◆ **WHAT YOU SHOULD DO**
Can you extend the article on the Tea Party's fixation with the Constitution, picking up right after its final sentence?

** DOCUMENT EXTRACT follows **

Obsessed with their constitution

November 3, 2010

Danny Katch wonders why the Tea Party is fixated on such a boring document.

THE TEA Party revolution has arrived--exhaustively televised. So what's their plan to restore the economy and rescue America? Since they don't want to tax the rich or end our pointless and expensive wars, they're going to have to come up with something really innovative. What's it going to be?

In his victory speech last night, Kentucky's new Sen. Rand Paul proclaimed that the message of the Tea Party is "fiscal sanity, of limited constitutional government and balanced budgets."

Expect to hear more about the U.S. Constitution in the next couple of days. It's a big Tea Party theme. The now Republican-led House of Representatives may pass a number of resolutions this year in favor of having three branches of government and a bicameral legislature.

At least, that's what I remember to be the main points of the Constitution. It's a document that lays out the structure of the U.S. government, not a guide to action. A candidate who pledges to vote according to the Constitution is like a football coach whose strategy against an upcoming team is to read and re-read the rulebook.

Glenn Beck performing on his Fox television show
Glenn Beck performing on his Fox television show

Most of the Constitution is about as inspiring as the minutes of a local PTA meeting--if, that is, right before the report from the bake sale committee was a resolution extending the international slave trade for 20 years.

** End of DOCUMENT EXTRACT **
** RECORDS follows **

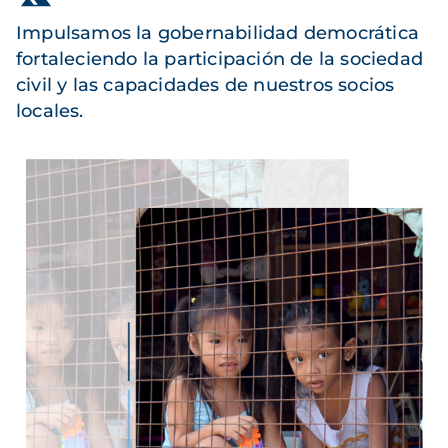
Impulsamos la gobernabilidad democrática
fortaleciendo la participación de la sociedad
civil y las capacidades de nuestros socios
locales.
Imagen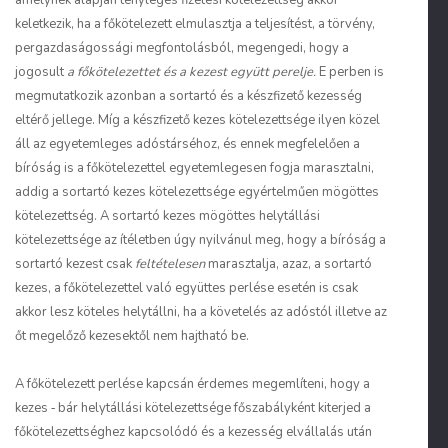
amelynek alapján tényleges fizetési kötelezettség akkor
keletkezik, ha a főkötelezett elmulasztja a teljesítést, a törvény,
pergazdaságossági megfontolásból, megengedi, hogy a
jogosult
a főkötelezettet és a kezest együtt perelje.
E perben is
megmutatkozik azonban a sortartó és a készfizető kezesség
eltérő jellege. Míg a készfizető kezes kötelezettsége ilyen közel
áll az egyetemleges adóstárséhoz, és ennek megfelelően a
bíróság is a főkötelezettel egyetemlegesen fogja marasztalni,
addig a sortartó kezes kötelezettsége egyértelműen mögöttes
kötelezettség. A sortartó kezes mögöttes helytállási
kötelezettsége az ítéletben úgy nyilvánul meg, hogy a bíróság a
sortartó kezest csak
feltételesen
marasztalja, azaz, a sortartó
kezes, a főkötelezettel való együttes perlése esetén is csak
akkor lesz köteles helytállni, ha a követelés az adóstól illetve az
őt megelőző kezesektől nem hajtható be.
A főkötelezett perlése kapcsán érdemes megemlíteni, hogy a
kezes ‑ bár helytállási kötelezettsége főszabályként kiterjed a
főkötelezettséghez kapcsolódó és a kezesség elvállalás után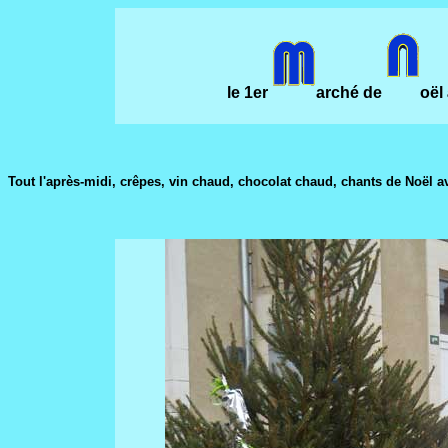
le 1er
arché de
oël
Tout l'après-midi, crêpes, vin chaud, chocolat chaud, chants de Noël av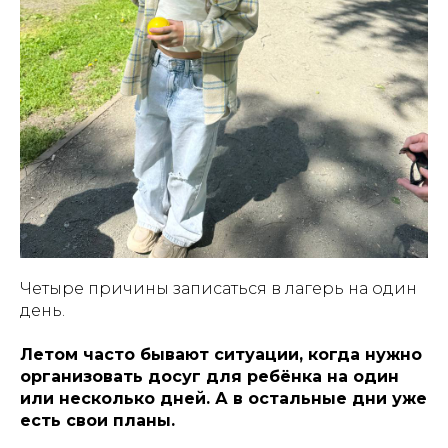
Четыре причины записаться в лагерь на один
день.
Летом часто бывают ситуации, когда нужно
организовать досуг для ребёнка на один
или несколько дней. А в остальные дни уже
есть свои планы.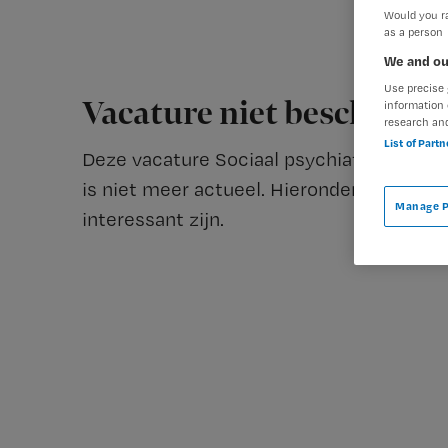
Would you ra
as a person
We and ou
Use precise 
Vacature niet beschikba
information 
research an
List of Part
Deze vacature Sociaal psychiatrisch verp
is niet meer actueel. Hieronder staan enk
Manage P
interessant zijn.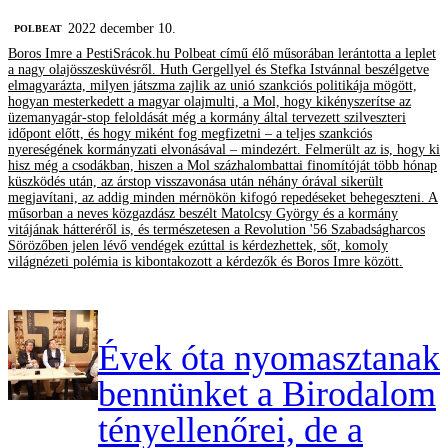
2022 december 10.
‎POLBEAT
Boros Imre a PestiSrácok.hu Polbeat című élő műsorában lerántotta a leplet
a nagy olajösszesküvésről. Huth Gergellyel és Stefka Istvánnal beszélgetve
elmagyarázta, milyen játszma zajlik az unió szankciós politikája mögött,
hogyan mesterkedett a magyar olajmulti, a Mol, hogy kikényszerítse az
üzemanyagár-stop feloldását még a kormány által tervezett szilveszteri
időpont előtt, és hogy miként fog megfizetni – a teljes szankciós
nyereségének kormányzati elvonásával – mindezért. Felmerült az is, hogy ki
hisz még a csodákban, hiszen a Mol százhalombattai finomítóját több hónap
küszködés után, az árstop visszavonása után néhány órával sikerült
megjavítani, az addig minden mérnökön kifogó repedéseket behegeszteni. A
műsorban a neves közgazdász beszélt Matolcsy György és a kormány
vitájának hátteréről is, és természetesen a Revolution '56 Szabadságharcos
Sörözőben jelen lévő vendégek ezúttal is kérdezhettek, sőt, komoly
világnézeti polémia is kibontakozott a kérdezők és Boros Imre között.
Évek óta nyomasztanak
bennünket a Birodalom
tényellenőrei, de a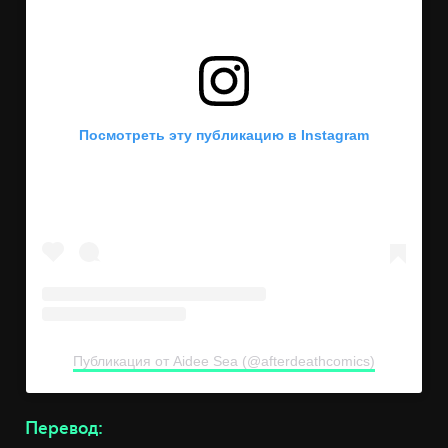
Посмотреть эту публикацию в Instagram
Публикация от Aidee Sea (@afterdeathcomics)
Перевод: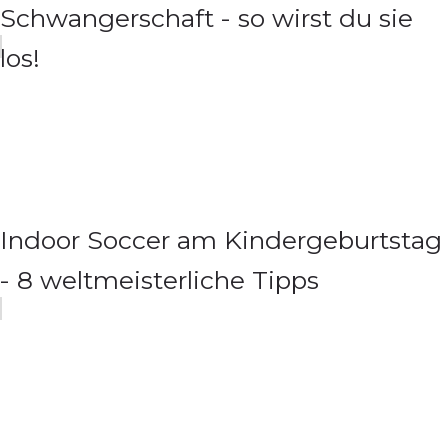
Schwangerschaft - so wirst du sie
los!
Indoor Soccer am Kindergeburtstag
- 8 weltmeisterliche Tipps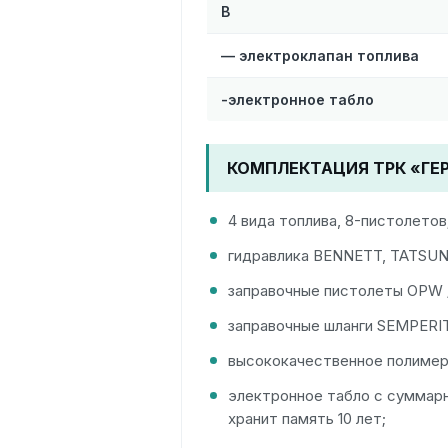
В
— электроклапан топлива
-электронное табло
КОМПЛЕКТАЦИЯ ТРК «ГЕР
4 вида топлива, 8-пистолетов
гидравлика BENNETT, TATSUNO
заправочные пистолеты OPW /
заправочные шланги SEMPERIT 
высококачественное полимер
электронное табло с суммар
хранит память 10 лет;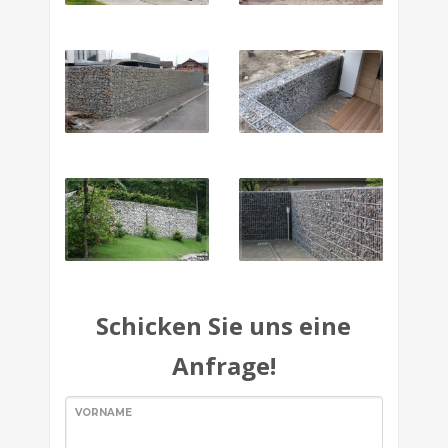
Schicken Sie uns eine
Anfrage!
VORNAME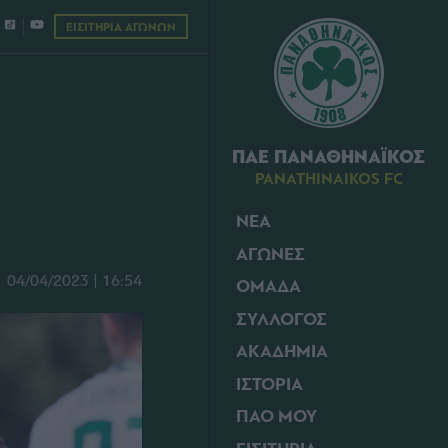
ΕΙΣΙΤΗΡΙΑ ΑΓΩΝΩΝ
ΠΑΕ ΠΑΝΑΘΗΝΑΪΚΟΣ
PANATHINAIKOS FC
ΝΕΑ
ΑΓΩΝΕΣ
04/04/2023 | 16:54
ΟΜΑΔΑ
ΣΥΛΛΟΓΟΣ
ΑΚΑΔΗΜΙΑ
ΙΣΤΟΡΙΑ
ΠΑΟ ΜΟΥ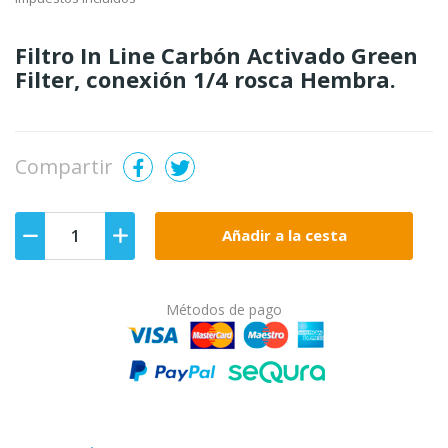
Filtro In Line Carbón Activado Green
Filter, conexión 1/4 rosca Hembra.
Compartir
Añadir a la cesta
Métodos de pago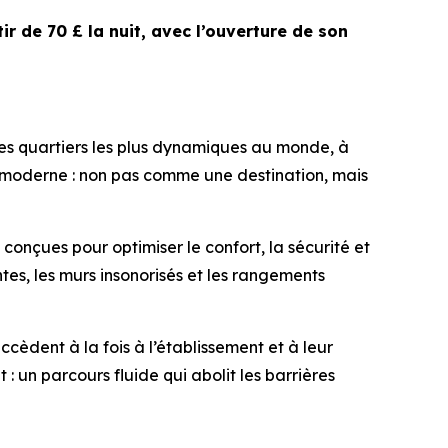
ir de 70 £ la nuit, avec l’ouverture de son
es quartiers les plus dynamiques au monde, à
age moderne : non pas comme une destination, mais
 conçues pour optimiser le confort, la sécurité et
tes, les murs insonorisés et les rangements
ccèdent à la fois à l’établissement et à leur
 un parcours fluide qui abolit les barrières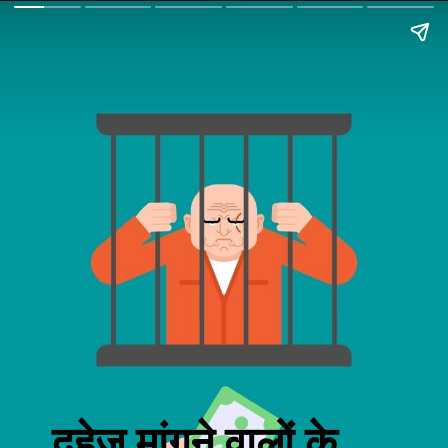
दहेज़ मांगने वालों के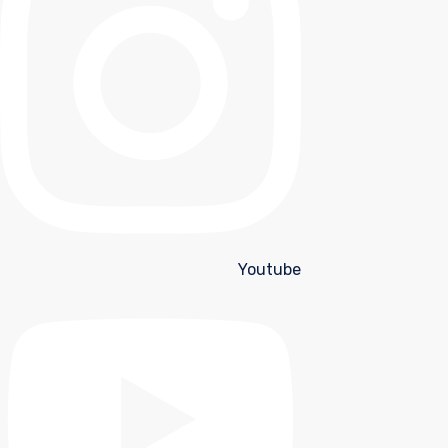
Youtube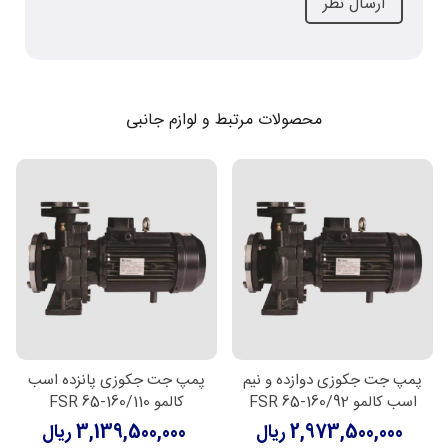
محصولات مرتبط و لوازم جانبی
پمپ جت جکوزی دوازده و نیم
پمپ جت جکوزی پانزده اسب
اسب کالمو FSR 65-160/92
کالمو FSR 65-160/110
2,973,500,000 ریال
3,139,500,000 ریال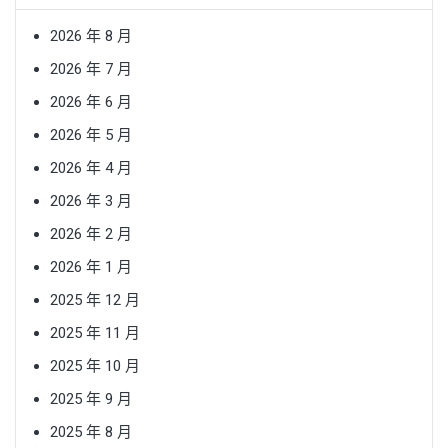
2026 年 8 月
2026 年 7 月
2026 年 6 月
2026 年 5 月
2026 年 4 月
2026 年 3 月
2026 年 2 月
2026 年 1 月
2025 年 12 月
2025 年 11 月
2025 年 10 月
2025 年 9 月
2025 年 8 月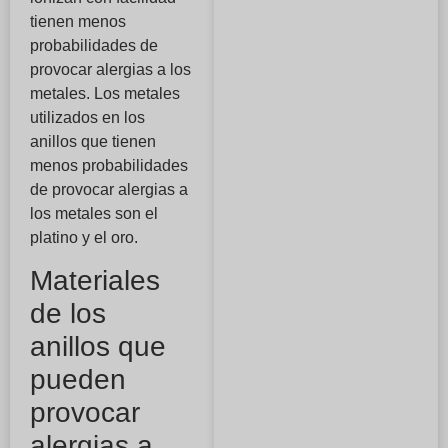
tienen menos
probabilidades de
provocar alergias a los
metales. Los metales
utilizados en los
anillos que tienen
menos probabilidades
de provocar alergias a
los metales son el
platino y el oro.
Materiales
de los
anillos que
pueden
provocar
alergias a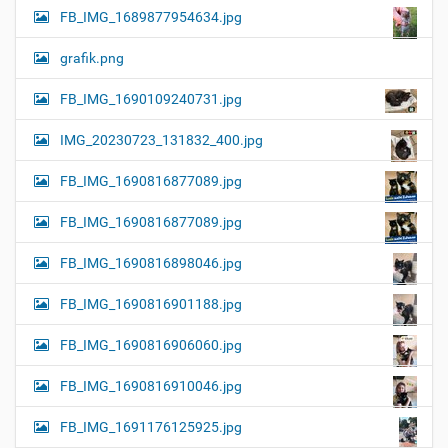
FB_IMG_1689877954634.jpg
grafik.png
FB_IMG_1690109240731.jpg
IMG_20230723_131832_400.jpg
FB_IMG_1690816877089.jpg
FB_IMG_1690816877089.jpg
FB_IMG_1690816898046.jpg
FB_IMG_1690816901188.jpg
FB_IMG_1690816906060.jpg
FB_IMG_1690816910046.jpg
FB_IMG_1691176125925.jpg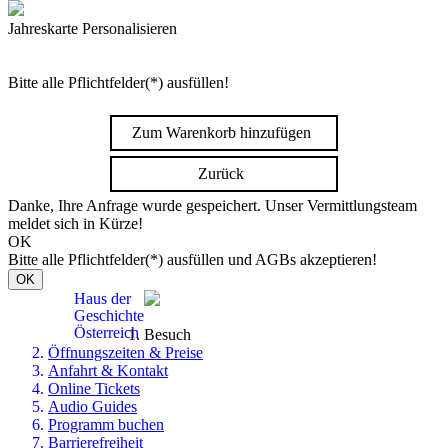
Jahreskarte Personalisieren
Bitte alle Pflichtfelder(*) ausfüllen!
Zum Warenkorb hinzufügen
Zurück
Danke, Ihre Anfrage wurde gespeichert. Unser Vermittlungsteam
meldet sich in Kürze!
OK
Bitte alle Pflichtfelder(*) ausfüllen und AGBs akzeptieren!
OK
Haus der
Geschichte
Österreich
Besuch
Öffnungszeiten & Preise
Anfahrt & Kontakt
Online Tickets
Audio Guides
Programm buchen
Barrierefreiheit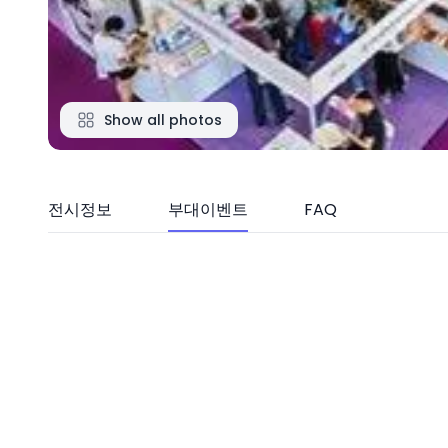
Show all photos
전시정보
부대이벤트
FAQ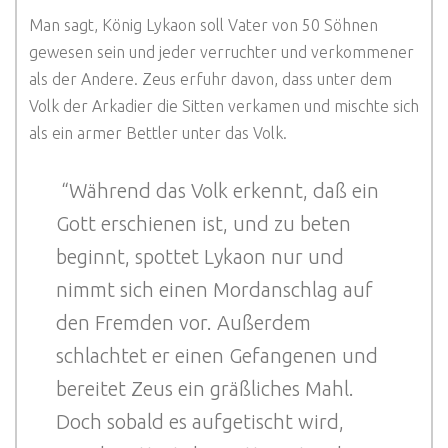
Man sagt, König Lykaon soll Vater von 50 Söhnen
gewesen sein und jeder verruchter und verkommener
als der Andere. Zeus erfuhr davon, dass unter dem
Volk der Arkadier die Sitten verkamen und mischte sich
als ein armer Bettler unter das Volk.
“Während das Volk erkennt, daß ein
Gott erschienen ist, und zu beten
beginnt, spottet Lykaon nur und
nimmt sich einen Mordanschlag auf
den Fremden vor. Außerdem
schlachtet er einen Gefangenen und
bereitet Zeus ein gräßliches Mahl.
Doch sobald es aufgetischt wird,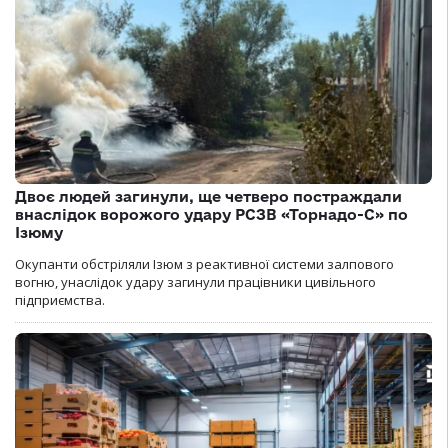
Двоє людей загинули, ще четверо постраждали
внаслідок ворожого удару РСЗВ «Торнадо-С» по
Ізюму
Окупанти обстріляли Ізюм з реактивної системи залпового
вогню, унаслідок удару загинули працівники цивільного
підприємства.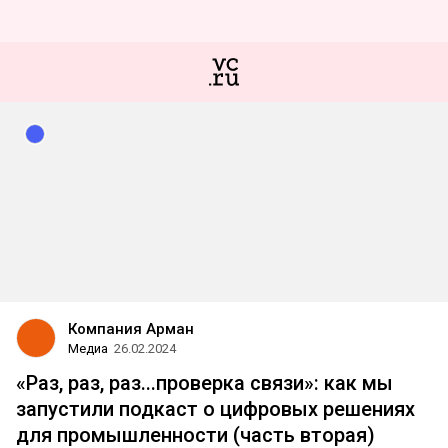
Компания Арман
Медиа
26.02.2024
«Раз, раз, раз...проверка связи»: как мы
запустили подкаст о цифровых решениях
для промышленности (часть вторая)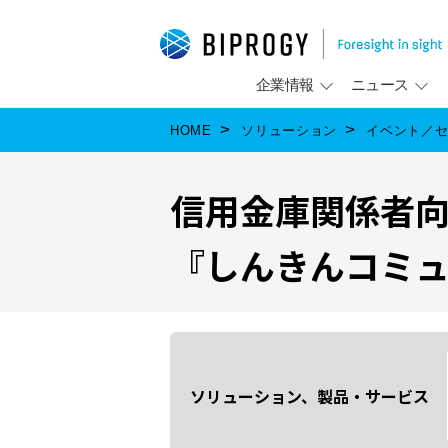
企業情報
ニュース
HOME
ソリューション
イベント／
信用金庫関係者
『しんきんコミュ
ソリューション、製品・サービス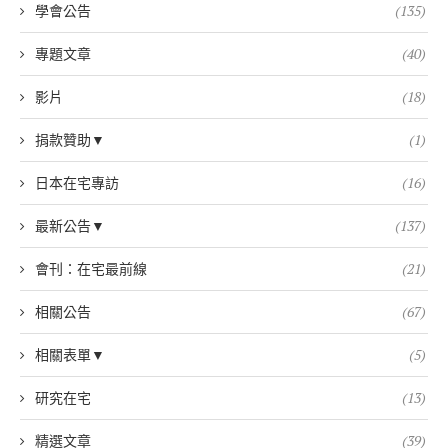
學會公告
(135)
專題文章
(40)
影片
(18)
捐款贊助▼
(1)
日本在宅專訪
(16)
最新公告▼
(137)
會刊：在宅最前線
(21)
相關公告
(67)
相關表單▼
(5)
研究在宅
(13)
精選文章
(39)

** End of RECORDS **

◆ **ANSWER TO THIS EXERCISE**
And yet, Tea Partiers can't get enough of it. In September, they organized nationwide public readings of the Constitution. I have to imagine that stopped seeming like such a great idea at about the two-hour mark of people awkwardly cheering on lines like: "In all Cases affecting Ambassadors, other public Ministers and Consuls, and those in which a State shall be Party, the supreme Court shall have original Jurisdiction."

Some of the new members of Congress talk about truly understanding the Constitution with an intensity that I can only compare to my feelings about the Smiths when I was 15 years old. Like today's conservatives, I was frightened and angry, and I thought the world sucked. I knew things would be better if everyone would just sit on my bed and just...like...listen.

One reason that conservatives are so rapturous about something so boring may be that they're thinking of a totally different document. That's what you have to conclude after reading the preamble of the Constitution Party, a nutty group with close connections with the newly elected Rand Paul. The preamble states that the Constitution "established a Republic rooted in Biblical law," and that America "was founded on the Gospel of Jesus Christ."

If these guys are right, then Jesus must be pissed, because he's not given credit even once in the Declaration of Independence, the Constitution or any of the Amendments. On the other hand, this would explain our government's lack of support for storm victims from New Orleans to Pakistan--after all, Biblical law is pretty tolerant toward the occasional apocalyptic flood.

THE MORE a Tea Party politician talks about the Constitution, the less likely he's actually referring to anything in the Constitution. It's just another cultural code word meant to conjure up a time when men were men, youth had respect, and there was no such thing as a Black president.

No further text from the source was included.